Firenze, 22 novembre 2023 – ”Il giudice lo ha obbligato a starmi lontano, dopo che mi ha picchiata e per poco ci rimanevo ma nonostante il divieto continua a tormentarmi". La violenza sulle donne ha sempre lo stesso canovaccio e lo rimette in scena con cadenza giornaliera. Cambiano i volti, i nomi, il dolore ma le storie sono simili nella loro tragicità.
Questo è l’inferno di Elena, 42 enne, nata e cresciuta a Firenze, operatrice turistica. La chiameremo così perché per paura vuole restare anonima. Ennesima vittima della furia di un uomo. Sono passati quattro mesi dalla prima denuncia contro chi diceva di amarla e, all’inizio si “limitava” a urlarle contro, offendendola. Elena racconta che quella denuncia non è servita a placare una situazione che stava prendendo la via della violenza fisica. "Mi sputava. Mi offendeva. Mi urlava. Ho trovato il coraggio di denunciare, ma poi me lo sono ripreso". Un errore che molte donne commettono sperando che quell’uomo possa cambiare. Ma no, non cambiano. E’ a questo punto che l’uomo segue il classico copione: rose, biglietti, scritte sono casa e i messaggi “scusa, non lo faccio più”".
Una sceneggiatura sentita e risentita che nella maggior parte dei casi non finisce bene. Nonquesta volta, Elena si dichiara viva per miracolo. "Tutto inizia quando gli chiedo spiegazioni per un messaggio della sua ex sul suo telefono . Lui si arrabbia, però la situazione è relativamente sotto controllo. Mi chiede di rimanere a dormire a casa e io impaurita acconsento - continua in lacrime – la mattina dopo, chiedo ancora e si scatena il panico. La sua rabbia si ritorce contro di me. Mi ha colpita con un pugno in faccia, calci nelle costole - mi ha picchiata fino alla due di notte".
Un dettaglio che fa rabbrividire: un peluche le ha salvato la vita, si è riuscita a coprire, attenuando i calci con i quali lui infieriva. "Sono andata via da casa e mi sono nascosta in un hotel. Ho chiamato i carabinieri che mi hanno portata in ospedale". Una costola incrinata e lesioni su tutto il corpo: 25 giorni di prognosi. L’inferno che lei come altre donne hanno dovuto subire per essere libere. "Ho denunciato di nuovo, con coraggio".

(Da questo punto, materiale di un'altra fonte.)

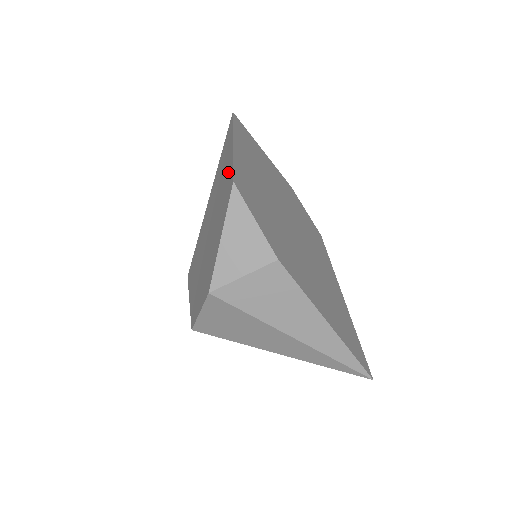
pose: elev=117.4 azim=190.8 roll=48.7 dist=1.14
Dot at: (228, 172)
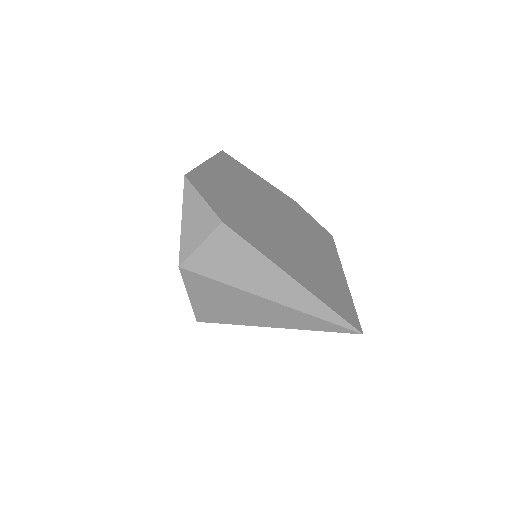
Dot at: occluded
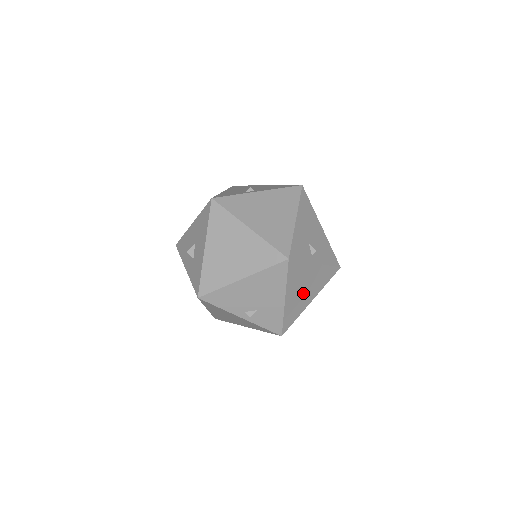
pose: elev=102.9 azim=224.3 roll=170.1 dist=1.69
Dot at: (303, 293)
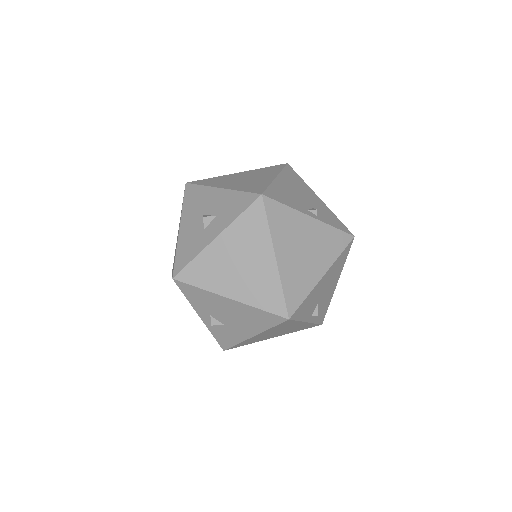
Dot at: occluded
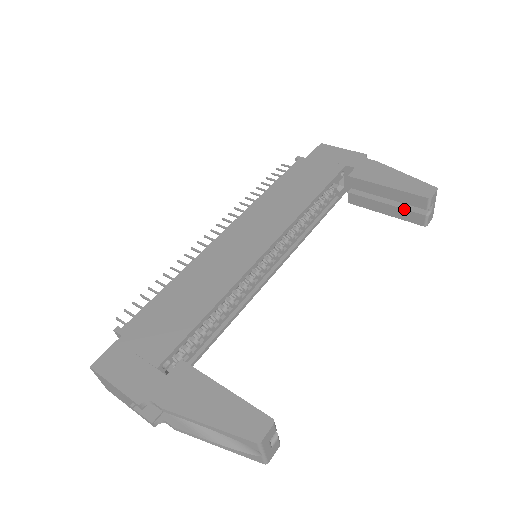
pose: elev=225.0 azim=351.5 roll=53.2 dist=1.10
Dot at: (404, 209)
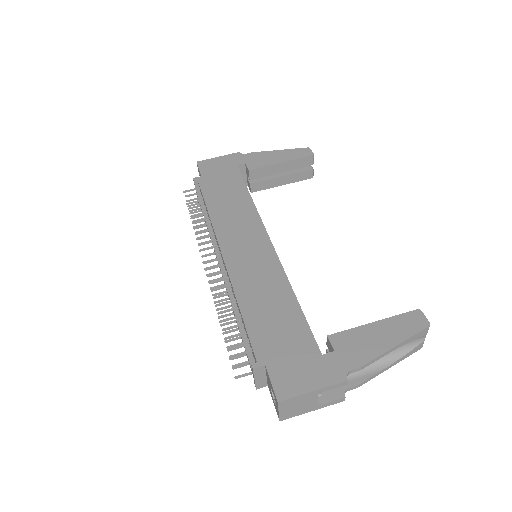
Dot at: (297, 173)
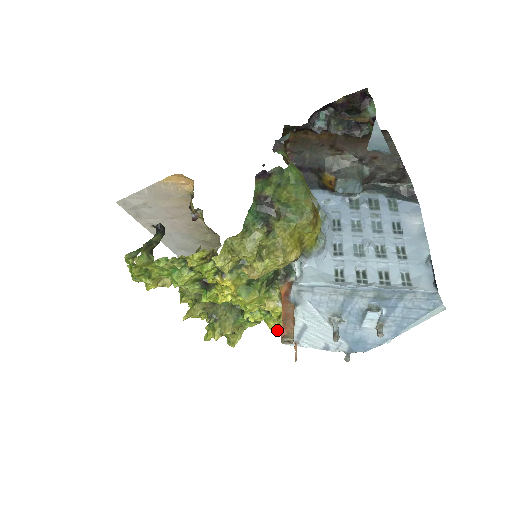
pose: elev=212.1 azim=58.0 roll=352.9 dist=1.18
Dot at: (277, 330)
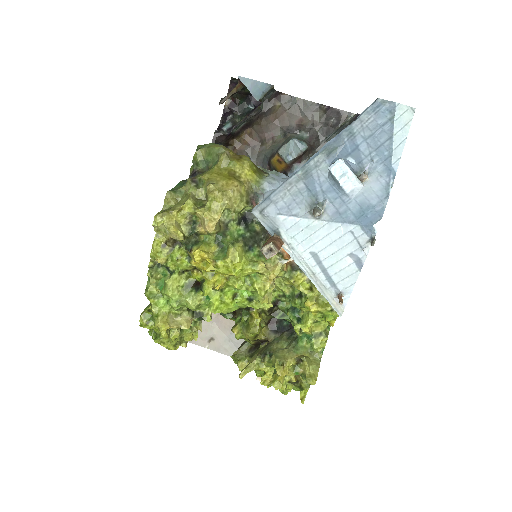
Dot at: (328, 312)
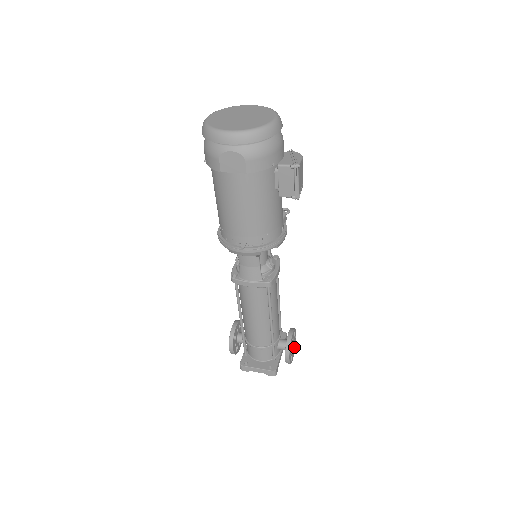
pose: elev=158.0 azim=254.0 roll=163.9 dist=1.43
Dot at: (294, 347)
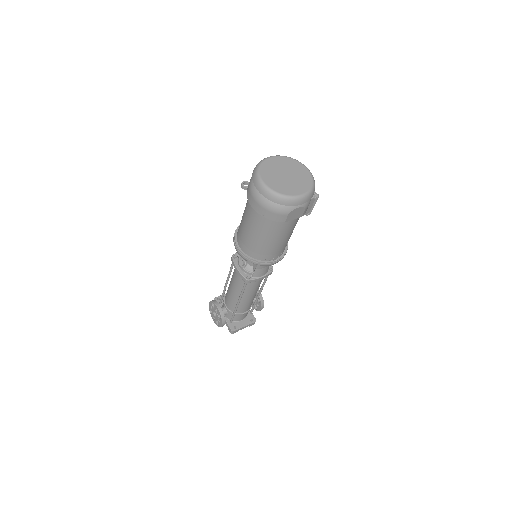
Dot at: occluded
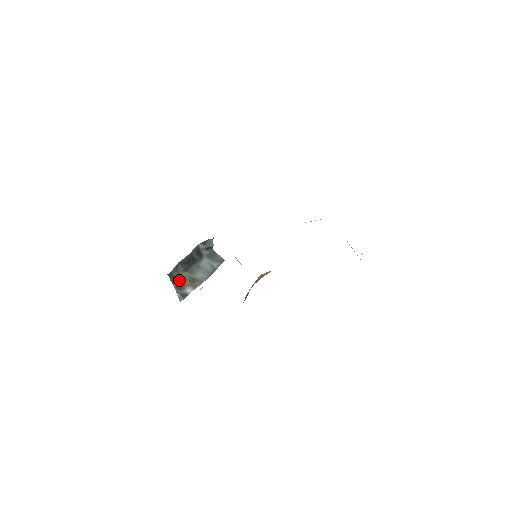
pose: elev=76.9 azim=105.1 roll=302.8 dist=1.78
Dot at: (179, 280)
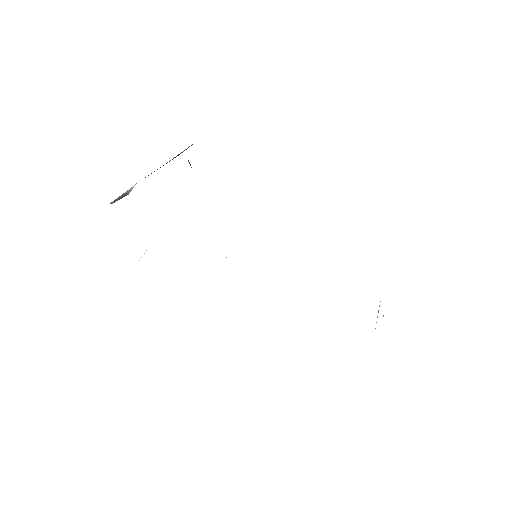
Dot at: occluded
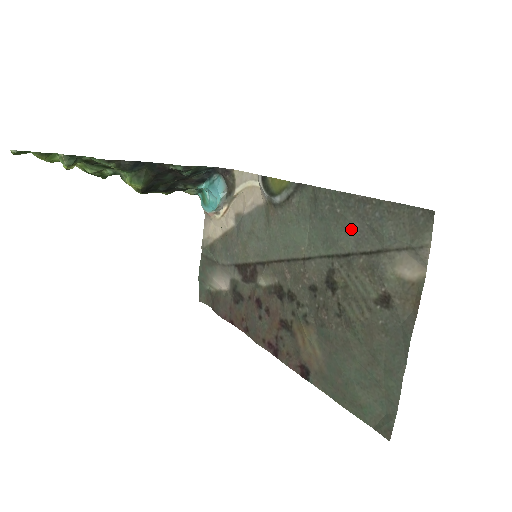
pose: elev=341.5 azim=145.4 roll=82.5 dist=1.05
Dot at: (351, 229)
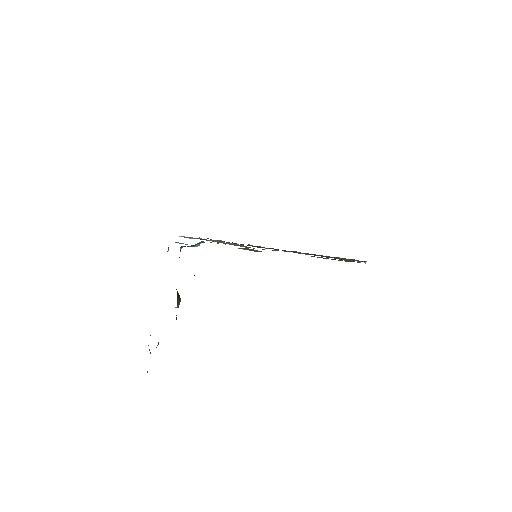
Dot at: occluded
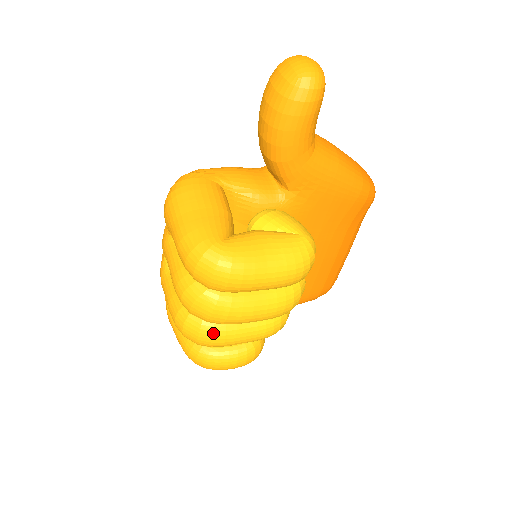
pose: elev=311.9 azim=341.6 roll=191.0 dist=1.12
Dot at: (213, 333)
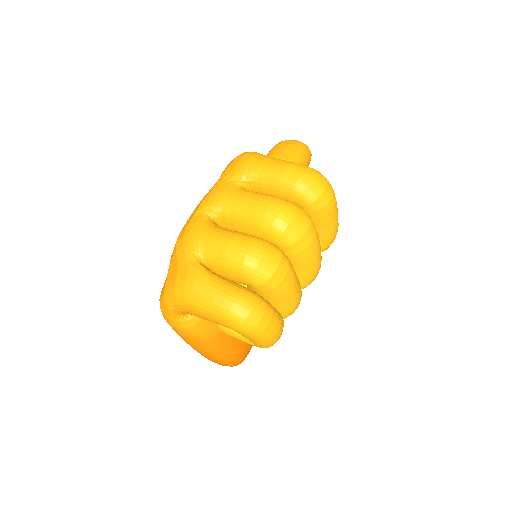
Dot at: (289, 263)
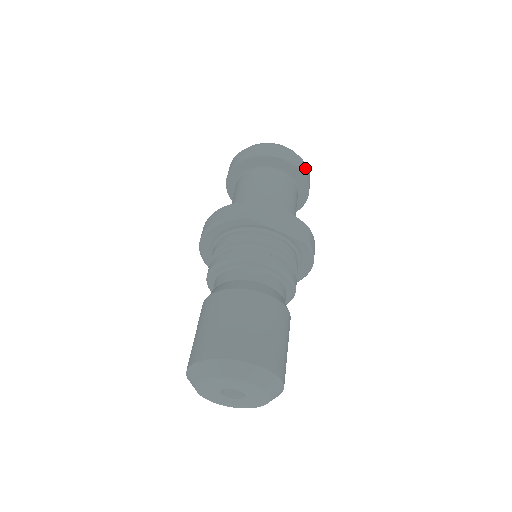
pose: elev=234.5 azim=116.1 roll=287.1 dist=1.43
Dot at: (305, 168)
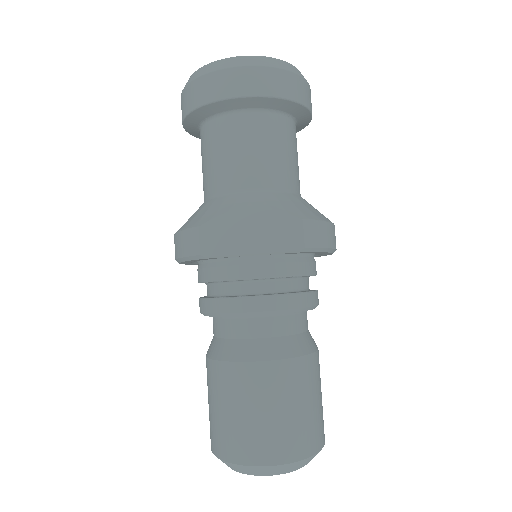
Dot at: (282, 80)
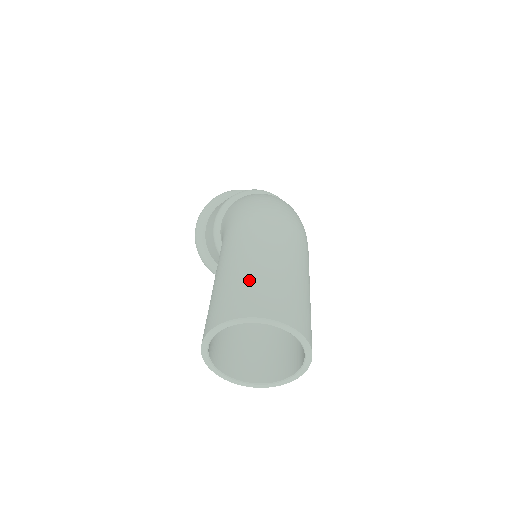
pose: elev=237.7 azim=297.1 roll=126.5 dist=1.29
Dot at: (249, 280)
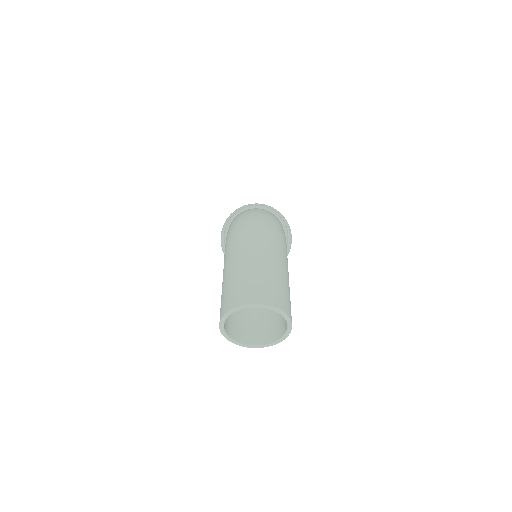
Dot at: (233, 283)
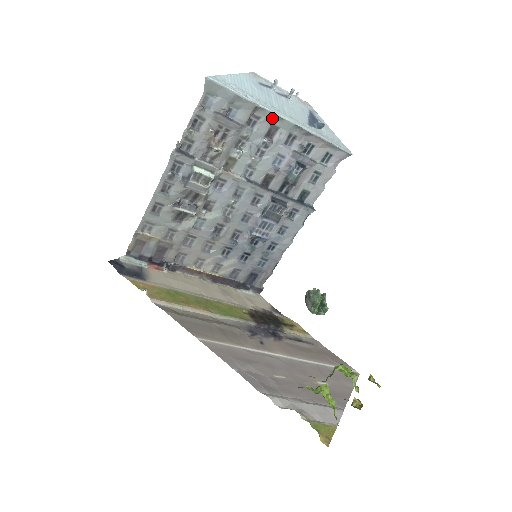
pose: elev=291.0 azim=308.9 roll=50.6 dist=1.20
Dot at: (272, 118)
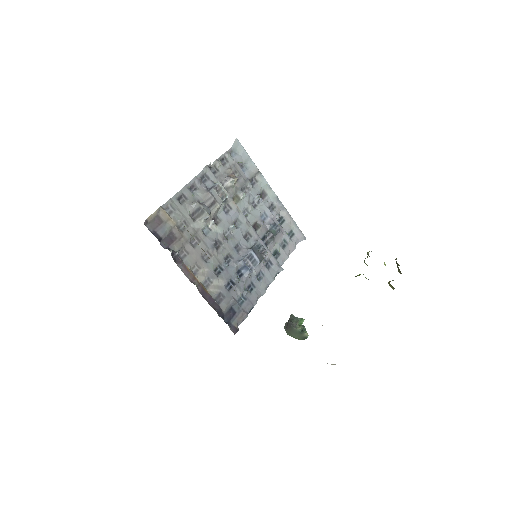
Dot at: (265, 185)
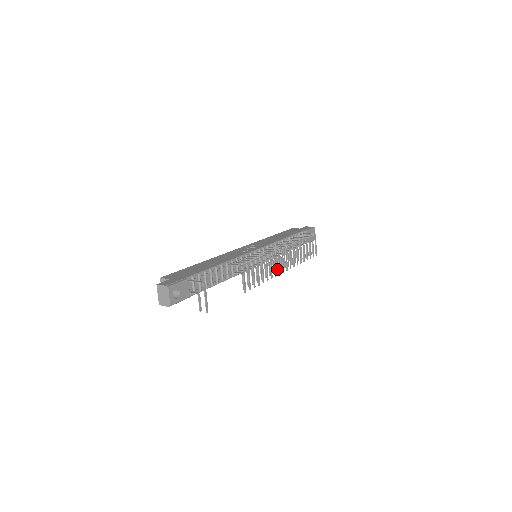
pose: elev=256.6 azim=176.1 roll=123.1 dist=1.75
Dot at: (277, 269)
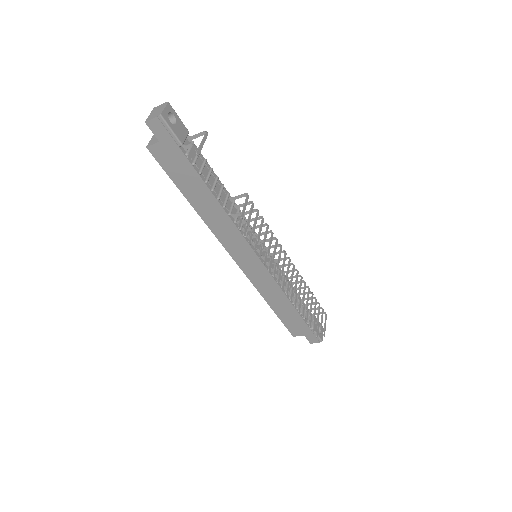
Dot at: (278, 279)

Da lì l’emissione di un provvedimento di divieto di avvicinamento che non è stato rispettato". Inizia così la fase dello stalking, della non rassegnazione di un uomo che non accettava che la donna non lo voglia più. O mia o di nessuno , questa l’ossessione che prende possesso della testa di uomini simili: il non voler ammettere che le donne, Elena in questo caso, scelgano di rifarsi una vita. "Le minacce telefoniche continuavano fino ad arrivare a frasi come io non ti faccio vivere - continua il suo racconto con la voce spezzata - Poi mi ha anche spaccato la macchina per tre volte. Dopo il divieto di avvicinamento infranto e la richiesta dei miei avvocati delle celle telefoniche che confermavano le sue azioni di stalking, dal 17 novembre scorso è stata aggravata la sua misura cautelare. E’ finito in carcere per violazione del divieto di avvicinamento, stalking e violenza".
"Fortunatamente l’intervento è stato tempestivo", commenta l’avvocato Marco Passagnoli che insieme al collega Gianluca Zwingauer assistono la vittima. Una storia che racconta anche la straziante permanenza in casa della donna durata 45 giorni. "Era l’unico modo per salvarmi la pelle. Lui non si avvicinava, c’erano le telecamere. Ma la notte non dormo più".